-- Dataset extract --
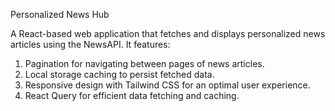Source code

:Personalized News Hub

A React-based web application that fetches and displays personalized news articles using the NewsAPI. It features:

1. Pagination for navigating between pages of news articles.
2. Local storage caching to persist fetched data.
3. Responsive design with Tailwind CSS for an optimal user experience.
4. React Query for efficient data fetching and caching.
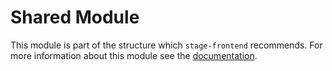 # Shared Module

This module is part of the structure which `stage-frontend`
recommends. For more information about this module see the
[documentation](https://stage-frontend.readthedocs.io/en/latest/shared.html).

---

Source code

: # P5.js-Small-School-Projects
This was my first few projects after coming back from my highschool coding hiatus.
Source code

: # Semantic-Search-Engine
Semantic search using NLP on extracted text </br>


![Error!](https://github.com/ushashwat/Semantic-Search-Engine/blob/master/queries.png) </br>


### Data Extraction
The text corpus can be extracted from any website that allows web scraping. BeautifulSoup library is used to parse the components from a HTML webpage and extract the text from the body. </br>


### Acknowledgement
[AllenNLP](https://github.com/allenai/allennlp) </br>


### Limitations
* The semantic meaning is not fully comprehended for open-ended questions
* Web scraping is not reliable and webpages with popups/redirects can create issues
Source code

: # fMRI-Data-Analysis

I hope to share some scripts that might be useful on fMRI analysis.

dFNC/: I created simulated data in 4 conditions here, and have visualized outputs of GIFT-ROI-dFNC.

-- Task details --
Return every line above in which the string "extracted" occurs.

-- Finished exercise --
Semantic search using NLP on extracted text </br>
The text corpus can be extracted from any website that allows web scraping. BeautifulSoup library is used to parse the components from a HTML webpage and extract the text from the body. </br>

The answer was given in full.